## CONSIGNE
Répondez aux questions suivantes à partir de l'extrait sur les ports de la Gaule :
(a) Quelles villes terminent l'axe principal de la Méditerranée ?
(b) Jusqu'à quels points cet axe s'étend-il, en passant par le canal de Sicile ?
(c) De quels lieux partait-on pour gagner la Grande-Bretagne ?

## EXTRAIT DE PAGE

Si l’on regarde enfin, non plus l’occident de la mer Intérieure, mais l’ensemble de ses eaux, si l’on songe qu’elle a, aussi bien que l’Europe ou la Gaule, son unité, son équilibre, ses lignes maîtresses, l’importance mondiale des ports gaulois paraîtra plus grande encore. Marseille ou Narbonne terminent l’axe principal de la Méditerranée toute entière[97], celui qui va des bouches de l’Aude et du Rhône, par le canal de Sicile, jusqu’au delta du Nil et à l’embouchure de l’Oronte. Et cet axe, continué au nord-ouest vers les ports anglais ou les plaines de Germanie, au sud-est vers les immenses fleuves des royaumes orientaux, fut peut-être la plus longue voie, la seule impériale et souveraine, de tout le monde ancien : et c’est celle que les Romains ont suivie quand ils voulurent en achever la conquête[98].

 

VI. — ROUTES DE L’OCÉAN.

Il faudra attendre deux mille ans pour qu’une pareille route soit reconnue et parcourue depuis les rivages gaulois du nord jusqu’aux îles et aux terres de la lointaine Atlantide. Mais il s’en faut que ces rivages de l’Océan soient demeurés, même dans l’Antiquité, le simple rendez-vous d’un cabotage régional.

C’est par son Océan que la Gaule communique avec la Grande-Bretagne, sa voisiné et, en apparence, son satellite. Les routes maritimes qui conduisaient dans l’île n’étaient que les prolongements des cours d’eaux de l’intérieur : on partait de Bordeaux, des estuaires de la Loire et de la Seine, plus rarement de l’embouchure du Rhin[99] ; et la principale cause extérieure qui fit jadis la fortune ou la célébrité des ports fluviaux de la Gaule, fut d’être les têtes des chemins d’Angleterre.

## SECTION DES DONNÉES
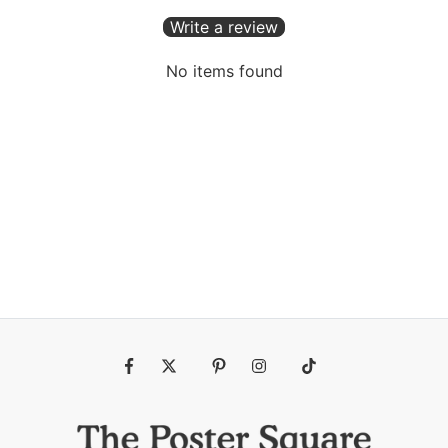
Write a review
No items found
Fb
Tw
Pin
Ins
Tiktok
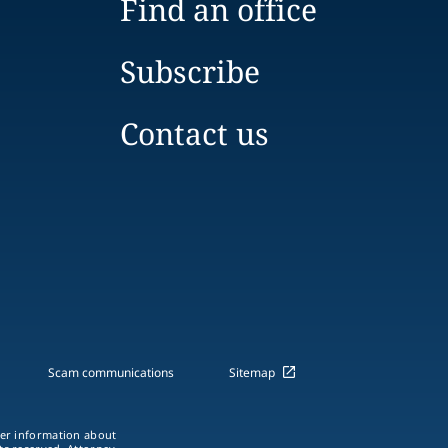
Find an office
Subscribe
Contact us
Scam communications
Sitemap
ther information about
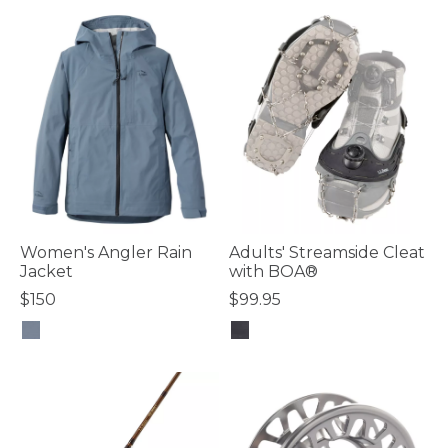
Women's Angler Rain
Adults' Streamside Cleat
Jacket
with BOA®
$150
$99.95
3.5 out of 5 Customer Rating
4.6 out of 5 Customer Rating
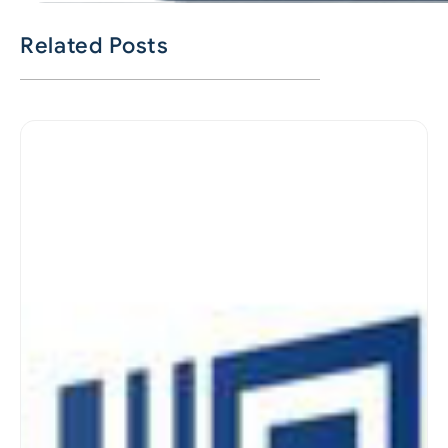
Related Posts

## VOTRE RÉPONSE
(a) Marseille ou Narbonne.
(b) Jusqu'au delta du Nil et à l'embouchure de l'Oronte.
(c) De Bordeaux et des estuaires de la Loire et de la Seine, plus rarement de l'embouchure du Rhin.